Dr. Weeks’ Comment:   The fellow in the cell phone ad early on would ask  “Can you hear me now?”  and I stole that line for a number of early posts where I pleased with people to hear that cell phones cause cancer.  HERE   HERE   HERE   That question “Can you hear me now?” has been replaced by the title of this post  “You should be listening now.” because brain cancer is now the leading childhood cancer killer – and all the evidence points to cell phones.  Yes we all recall the tobacco executives feigning ignorance that nicotine is addictive and lying when they testified that their companies did NOT target youth,  and we listened to the CDC  lie and falsify data about vaccinations  HERE  and  HERE. So now we need to line up the usual suspects – Big Telecommunication execs  and clarify their role in killing kids.   But parents – wise up!  Teach your kids to NOT put the cell phone to their head  (even the manual says never have the cell phone closer than 5/8th of an inch to the body) –  Buy them a safe device to plug into their cell phone or encourage them to only text.  

 

 

Brain cancer now leading childhood cancer killer

 Cancer is the fourth leading cause of death for children overall, accounting for about 1 in 10 childhood deaths in 2014. About a quarter these cancer deaths, or 534, were due to brain cancer. (Source: Raycom Media)
By MIKE STOBBE
AP Medical WriterNEW YORK (AP) – Brain cancer is now the deadliest childhood cancer in the U.S., now ahead of leukemia, a result of improved leukemia treatment and a frustrating lack of progress on brain cancer.Government statisticians reported the change in rankings Friday, drawing from a review of 15 years of death certificates.

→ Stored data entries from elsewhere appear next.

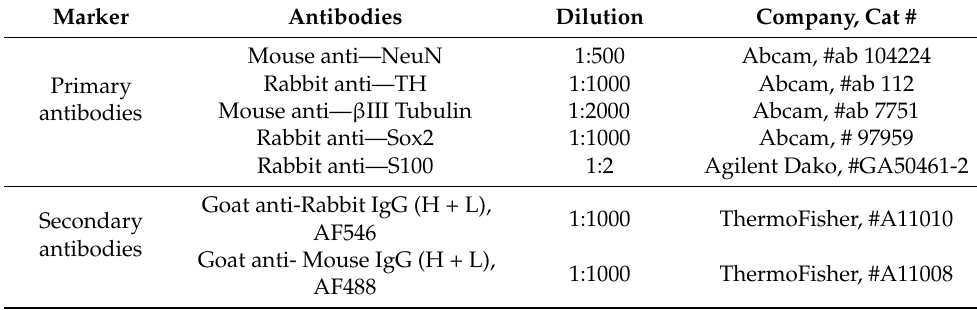
Table 8. Antibodies used in the study.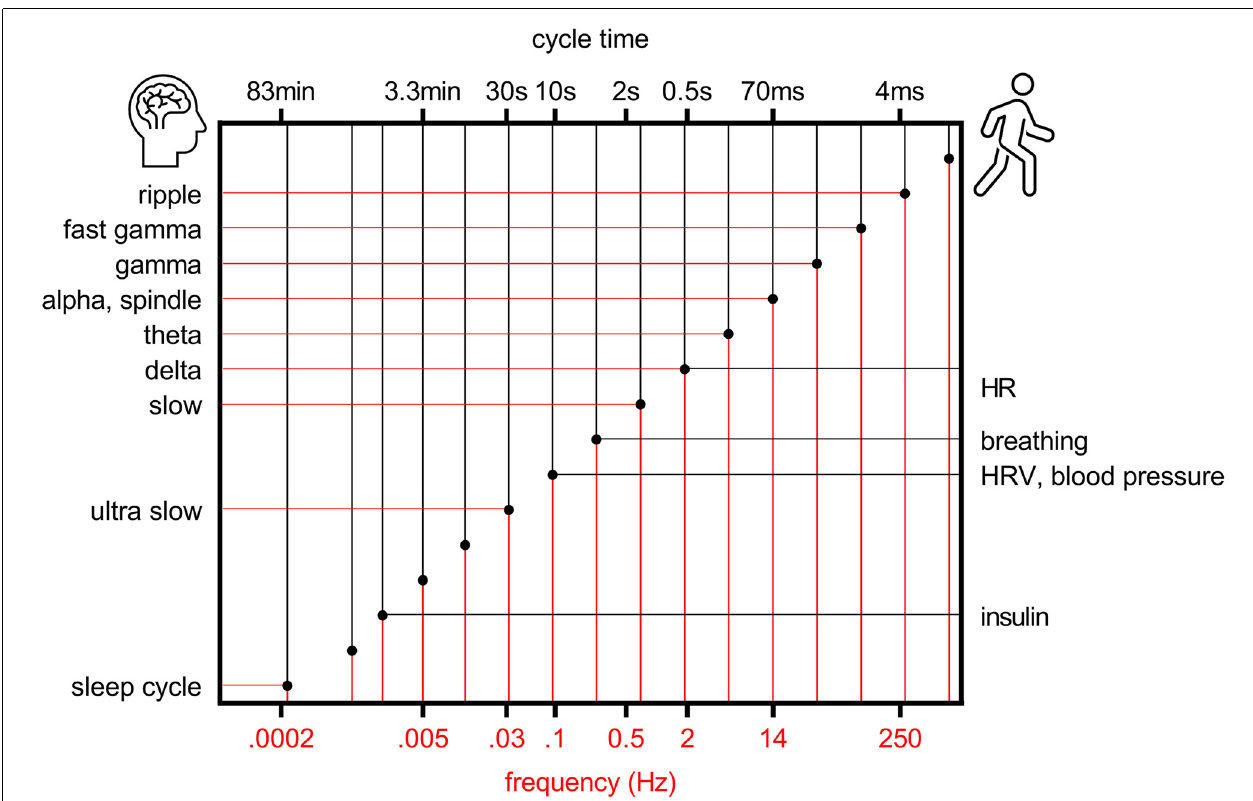
FIGURE 1 | Rhythms of the brain and body follow a logarithmic scale. Organization of brain (left y-axis) and bodily (right y-axis) rhythms on a logarithmic scale, modified from Penttonen and Buzsaki (2003). HR, heart rate; HRV, heart rate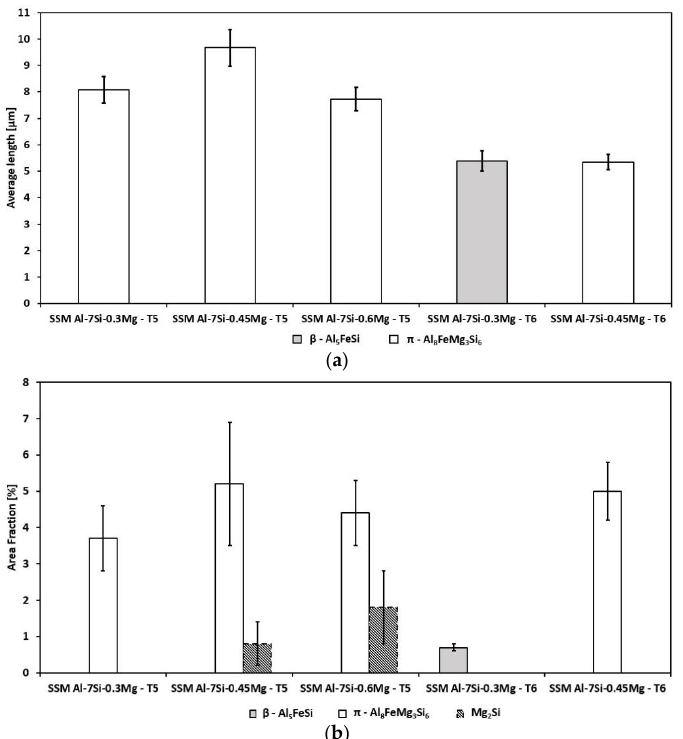
Figure 4. ( a ) Average length of β -Al 5 FeSi and π -Al 8 FeMg 3 Si 6 phases. ( b ) Area fraction of the inter- metallic phases detected in the SSM castings. Error bars show the standard error of the measure-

“I think most people, when they think of childhood cancer, think of leukemia,” said Sally Curtin of the Centers for Disease Control and Prevention. “This is kind of a changing of the guard.”

Cancer is the fourth leading cause of death for children overall, accounting for about 1 in 10 childhood deaths in 2014. About a quarter these cancer deaths, or 534, were due to brain cancer. There were 445 leukemia deaths.

Accidental injuries remained the leading cause of death for those under 19, followed by suicide and murder, according to the report.

There are still more new cases of leukemia each year than new cases of brain cancer, but it no longer accounts for the most deaths. That’s due to advances in leukemia treatment over the past few decades and because leukemia is easier than brain cancer to treat, experts said.

“Some types of leukemia that a generation ago were almost universally fatal are now almost universally treatable,” said Curtin, a statistician who worked on the report.

But the rate of death from brain cancer for children has held at about the same level for at least 15 years, according to the CDC report.

The trends are similar for adults, too, according to the American Cancer Society.

Leukemia is a type of cancer that affects the blood. That makes it easier for doctors to get to it and fight it with treatments like chemotherapy.

The brain is protected by a barrier which helps keeps many dangerous chemicals – including many cancer drugs – from getting to brain tissue or brain tumors. Surgery is difficult and sometimes impossible, depending on where the tumor is located in the brain. Radiation treatment can damage the development of a child’s brain.

“There’s survival, and then there’s survival at a price,” said Dr. Katherine Warren, an expert in pediatric brain tumor research at the National Cancer Institute.

Another factor is that scientists have only recently begun to understand that pediatric brain cancers may be biologically different from adult versions, and could require different approaches to treatment.

In 2014, the brain cancer death rate was about 0.7 per 100,000 children ages 1 through 19. The leukemia death rate was about 0.6. The overall pediatric cancer death rate dropped by about a fifth between 1999 and 2014, the CDC reported, helped by the reduction in leukemia deaths.